Draw out every line with the word "Design" from the listing below.

━━━━━ Extracted entries

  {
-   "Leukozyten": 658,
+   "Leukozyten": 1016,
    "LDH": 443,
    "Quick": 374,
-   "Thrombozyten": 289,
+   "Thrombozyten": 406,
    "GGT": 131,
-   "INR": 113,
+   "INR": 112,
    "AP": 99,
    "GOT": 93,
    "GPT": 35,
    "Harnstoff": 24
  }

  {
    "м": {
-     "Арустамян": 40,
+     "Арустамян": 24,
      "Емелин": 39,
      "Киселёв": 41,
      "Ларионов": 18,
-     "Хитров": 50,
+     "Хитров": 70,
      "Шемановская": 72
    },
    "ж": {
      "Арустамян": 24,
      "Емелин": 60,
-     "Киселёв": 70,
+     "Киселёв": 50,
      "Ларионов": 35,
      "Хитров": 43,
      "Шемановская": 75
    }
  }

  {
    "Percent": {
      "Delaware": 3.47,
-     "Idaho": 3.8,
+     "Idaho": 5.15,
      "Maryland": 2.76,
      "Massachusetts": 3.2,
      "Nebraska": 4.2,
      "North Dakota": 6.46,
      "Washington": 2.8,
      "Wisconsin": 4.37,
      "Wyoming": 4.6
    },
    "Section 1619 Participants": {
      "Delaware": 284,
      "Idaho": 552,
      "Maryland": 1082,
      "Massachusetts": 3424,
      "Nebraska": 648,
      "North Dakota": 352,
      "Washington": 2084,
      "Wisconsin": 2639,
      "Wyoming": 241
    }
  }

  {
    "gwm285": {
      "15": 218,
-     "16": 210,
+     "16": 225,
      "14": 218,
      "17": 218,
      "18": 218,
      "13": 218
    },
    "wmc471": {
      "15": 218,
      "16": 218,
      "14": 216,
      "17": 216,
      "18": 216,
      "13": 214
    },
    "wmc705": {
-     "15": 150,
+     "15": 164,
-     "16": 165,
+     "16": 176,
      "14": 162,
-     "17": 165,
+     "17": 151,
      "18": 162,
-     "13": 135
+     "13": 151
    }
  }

━━━━━━━━━━
━━━━━ Extracted entries

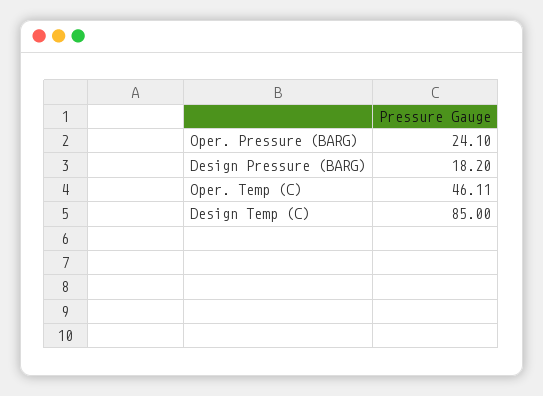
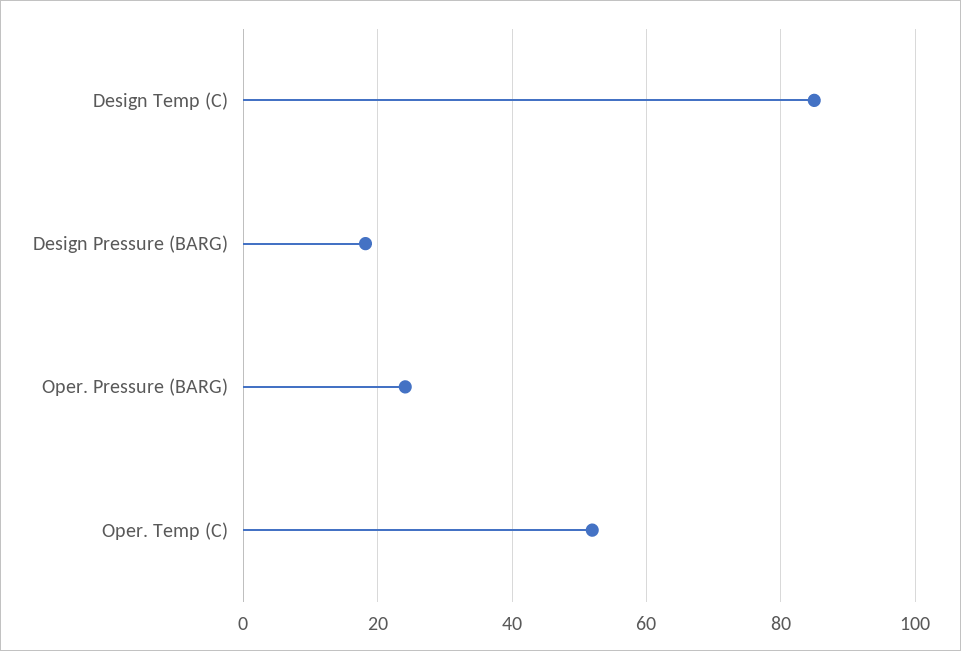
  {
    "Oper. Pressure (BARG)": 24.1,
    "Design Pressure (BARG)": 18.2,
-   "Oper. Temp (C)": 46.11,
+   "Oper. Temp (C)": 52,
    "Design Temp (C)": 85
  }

━━━━━━━━━━

### Exercise answer
    "Design Pressure (BARG)": 18.2,
    "Design Temp (C)": 85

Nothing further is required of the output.